Through proteomic screening, researchers have identified chemokine Platelet Factor 4 (PF4/Cxcl4) as a key driver of myelofibrosis (MF). Their findings, published in Nature, further the clinical understanding of the pathological mechanisms underlying the risk and development of MF, and provide insights into the capabilities of ruxolitinib [Jakafi; Incyte Corp] to reduce fibrosis in patients with MF.1
MF is a rare, fatal myeloproliferative neoplasm (MPN) characterized by the overproduction hematopoietic stem cells, resulting in increasingly reduced red blood cell production. Despite increased knowledge of the genomic landscape of MPNs, there is little understanding of the mechanisms underlying the dysfunctional interaction between abnormal megakaryocytes (Mk) and stromal cells, which contributes to the excessive buildup of fibrous tissues and scarring within the bone marrow. This further impairs normal blood cell production.2,3
To understand the alterations in signaling pathways, as well as protein changes in Mks, platelets, and bone marrow (BM) cells, the researchers used mass-spectrometry-based proteomics on mice with Romiplostim-dependent myelofibrosis. The results showed that PF4/Cxcl4, a chemokine that plays a role in blood cell production, inflammation, and T-cell function, was up regulated in all proteomes.1
The researchers found that PF4 is rapidly absorbed by glycosaminoglycans (GAGs) on the surface of stromal cells, causing cellular changes that contribute to the progression of fibrosis. Additionally, high levels of thrombopoietin (TPO) were linked to the sustained overproduction of PF4 in Mks.

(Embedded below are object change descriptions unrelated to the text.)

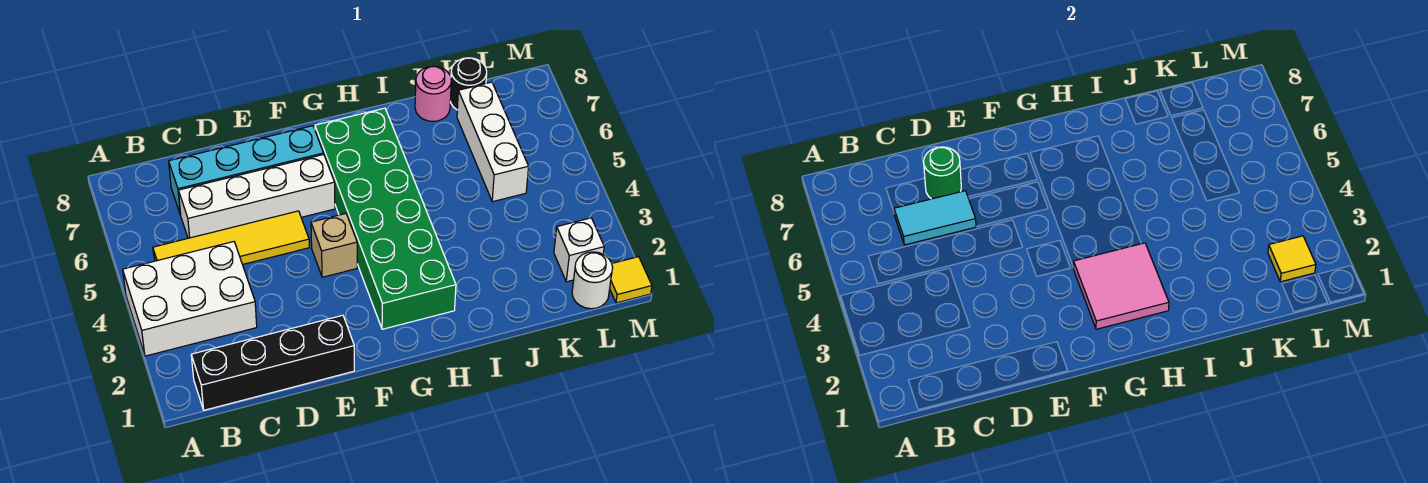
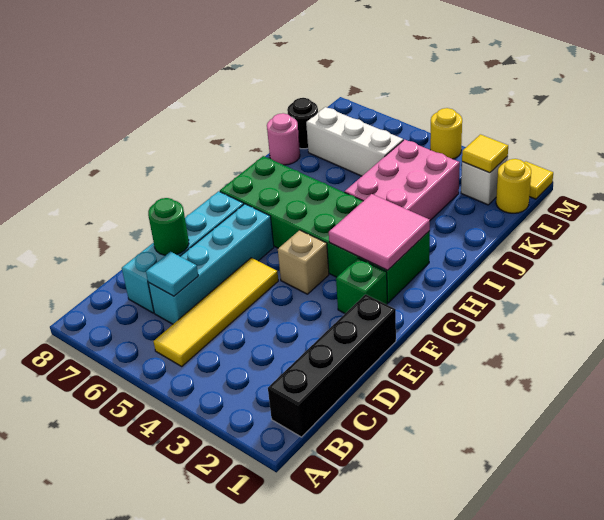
white 2x3 brick [123,242,257,356] -> none
white 1x4 brick [178,155,335,238] -> cyan 1x4 brick [148,204,274,324]
cyan 1x2 tile [894,191,976,245] -> cyan 1x1 tile [146,252,198,296]
none -> green 1x1 brick [336,258,387,313]
none -> pink 2x3 brick [345,140,460,220]
white 1x1 round brick [572,252,613,309] -> yellow 1x1 round brick [496,159,531,213]
none -> yellow 1x1 round brick [430,108,462,159]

Silencing the Cxcl4 gene led to reduced fibrotic activity of stromal cells in high TPO conditions, suggesting that PF4 encoded by Cxcl4 plays a significant role in promoting fibrosis.1
Extensive uptake of PF4 and altered GAG accumulation were detected in both Romiplostim-treated, JAK2V617F mice and bone marrow (BM) biopsies from patients with MPN. In the patients’ BM samples, PF4 levels and Cxcl4 expression were elevated; however, this was only seen in cases with advanced fibrosis. By inhibiting GAGs in mice and thereby reducing fibrosis, the researchers propose that disrupting the interaction between PF4 and GAGs could potentially slow fibrosis progression in MPNs.1
According to their findings, ruxolitinib, a JAK inhibitor indicated for the treatment of patients with high-risk MF, reduced the abnormal expression of PF4, leading to decreased fibrosis. Ruxolitinib is a commonly used treatment for MF that was approved in 2011 by the FDA; however, the study results provide a deeper understanding of its mechanism of action and impact on fibrosis. With further research, there is potential for the use of ruxolitinib in combination with agents that inhibit the interaction between PF4 and GAGs, offering patients more tailored approaches to treatment.1,4
The study shows that ruxolitinib not only plays a crucial role symptom management, but it may also help address the underlying fibrotic changes that often lead to severe complications. Future research is needed to investigate the long-term impact of the treatment, its efficacy and safety, and its potential use as a combination treatment in different patient populations across disease stages. With continued study, there is increased potential for more effective treatment strategies that lead to improved patient care.